Delia Psyche said...

Tom, don't you think Cornell's quirky (but touching) habit of shadowing innocent-looking youths has cinematic possibilities? Imagine a bony, oh, Billy Bob Thornton tailing an angelic shopgirl around a Hopperesque Manhatten--like James Stewart and Kim Novak in San Francisco. And then, in Travis Bickle fashion, he writes about her in his diary.

TC said...


Well, I am trying to imagine JC, in the basement of his mother's cramped little house at 37-08 Utopia Parkway in Flushing, Queens, staring into the mirror of one of his boxes and saying, "Yah talkin to ME?"

Anonymous said...

This is toooooooooooooooooooooo long for me Thomas, way too long and you expect me to read such! Oh my!
I do not know this Mister Cornell. I am going to have to go research.
The loss of all those 'Caps' has me confused now. I am so use to them with you. Just wait until I start using them, I will confuse you! There is also no punctuation! Why? Ok leaving that aside, the images within are striking and I am especially liking the
'marbles toy birds seen though the magic prism
a child's vision the mind assembling a cosmology
a bricolage of bits of this and bits of that
maps pieces of cloth illustrations in encyclopedias'
Thought provoking words, you.

. said...

There's magic in those boxes,of pasts and imagination. Cornell makes us focus on the rose-tinted maps of our own lives. And i also really like how you've written this piece - filling your own boxes. I don't know if JC ever wrote poetry, but if he had, they would have been in this style.

TC said...

Thank you SarahA and Leigh.

My little lowercase dust-bit lines were meant as a sort of helpful filler, not so much captions as microcosmic asides, floating between and giving breathing space to the discrete worlds of Cornell's magical bricolage.

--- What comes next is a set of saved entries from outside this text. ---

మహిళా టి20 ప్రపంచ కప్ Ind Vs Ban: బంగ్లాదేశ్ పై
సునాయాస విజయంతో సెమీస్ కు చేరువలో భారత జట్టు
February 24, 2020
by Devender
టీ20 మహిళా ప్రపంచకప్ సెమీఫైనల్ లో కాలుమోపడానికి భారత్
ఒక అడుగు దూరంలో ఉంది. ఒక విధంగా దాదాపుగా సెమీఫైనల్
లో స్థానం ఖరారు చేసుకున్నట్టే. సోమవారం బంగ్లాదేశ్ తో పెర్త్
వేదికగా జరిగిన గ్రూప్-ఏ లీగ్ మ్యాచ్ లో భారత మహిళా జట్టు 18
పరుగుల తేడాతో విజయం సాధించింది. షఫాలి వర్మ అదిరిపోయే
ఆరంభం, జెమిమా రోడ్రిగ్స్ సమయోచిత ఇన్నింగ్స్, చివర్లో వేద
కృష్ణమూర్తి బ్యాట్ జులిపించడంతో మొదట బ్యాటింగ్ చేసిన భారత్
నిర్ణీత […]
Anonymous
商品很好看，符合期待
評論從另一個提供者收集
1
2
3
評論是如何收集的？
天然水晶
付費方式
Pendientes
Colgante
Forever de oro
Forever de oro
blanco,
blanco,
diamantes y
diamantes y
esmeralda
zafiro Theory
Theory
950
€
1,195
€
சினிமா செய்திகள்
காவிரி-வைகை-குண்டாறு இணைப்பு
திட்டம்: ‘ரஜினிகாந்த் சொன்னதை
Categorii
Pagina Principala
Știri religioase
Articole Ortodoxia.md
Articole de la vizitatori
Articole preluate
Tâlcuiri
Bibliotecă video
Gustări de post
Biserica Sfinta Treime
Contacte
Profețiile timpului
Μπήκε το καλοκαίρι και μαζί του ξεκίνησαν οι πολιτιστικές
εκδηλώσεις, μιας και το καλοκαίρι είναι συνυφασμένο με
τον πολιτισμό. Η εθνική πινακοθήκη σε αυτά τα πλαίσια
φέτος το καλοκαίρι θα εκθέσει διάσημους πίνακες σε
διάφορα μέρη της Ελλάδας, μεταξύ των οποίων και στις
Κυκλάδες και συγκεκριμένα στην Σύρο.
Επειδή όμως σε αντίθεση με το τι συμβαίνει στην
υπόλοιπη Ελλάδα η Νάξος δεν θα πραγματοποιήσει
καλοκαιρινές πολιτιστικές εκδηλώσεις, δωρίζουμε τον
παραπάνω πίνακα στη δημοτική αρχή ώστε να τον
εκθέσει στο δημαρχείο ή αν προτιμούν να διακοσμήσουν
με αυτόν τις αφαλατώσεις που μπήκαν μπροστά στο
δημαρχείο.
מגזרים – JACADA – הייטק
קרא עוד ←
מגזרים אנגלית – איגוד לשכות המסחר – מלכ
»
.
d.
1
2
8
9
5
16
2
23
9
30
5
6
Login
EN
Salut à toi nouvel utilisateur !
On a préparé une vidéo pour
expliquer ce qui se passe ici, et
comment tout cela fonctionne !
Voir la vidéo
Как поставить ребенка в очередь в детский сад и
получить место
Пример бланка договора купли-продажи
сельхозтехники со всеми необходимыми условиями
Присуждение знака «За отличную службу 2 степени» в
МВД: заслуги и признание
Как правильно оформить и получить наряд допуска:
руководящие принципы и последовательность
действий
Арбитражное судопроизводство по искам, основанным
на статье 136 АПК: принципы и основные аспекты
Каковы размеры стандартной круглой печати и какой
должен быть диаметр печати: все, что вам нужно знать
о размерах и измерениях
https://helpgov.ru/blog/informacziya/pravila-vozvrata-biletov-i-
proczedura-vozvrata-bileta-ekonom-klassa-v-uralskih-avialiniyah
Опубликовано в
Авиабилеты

(It is true that this time a flock of the usual Caps were left out to graze in the back pasture overnight; I think maybe a little airing every now and again does them a world of good.)

Anonymous said...

Just to let you know I did go 'research'. I am now knowing a little bit more about this 'self taught' artist and am seeing how your words connect.
See, I should do that first before commenting *sigh*
But thank you Thomas, for educating me.

TC said...

The path of knowledge in these regions is always a two-way street.

Anonymous said...

A stream of conscioussness on which I felt adrift, immersed in the waters of things to be treasured.

TC said...


It may be the world of a child's wonder -- or of the wonder of the sensitive soul who remains a grownup child -- is a sea of treasures, dreams and mysteries in which all minds are forever drifting boats (barcas a la deriva).

Marcia said...

These images, your words are the guiding principles I think of when I write -- that accumulation of detail, the tidbits of life, woven into some fabric. I'm working on that in mixed media, as well, but will never reach Cornell's level.

TC said...


I will definitely benefit from re-reading your work in light of this comment.

Yes, the intrication and implication of the particulars of the memoria, the places and the persons and the fragments of epiphanic retrieved landscapes, are very Cornellian -- if we were to be able to posit a Cornell transported out of his cramped little basement in Flushing to do his collecting of images and objects in the probably equally mysterious expanses of the plains.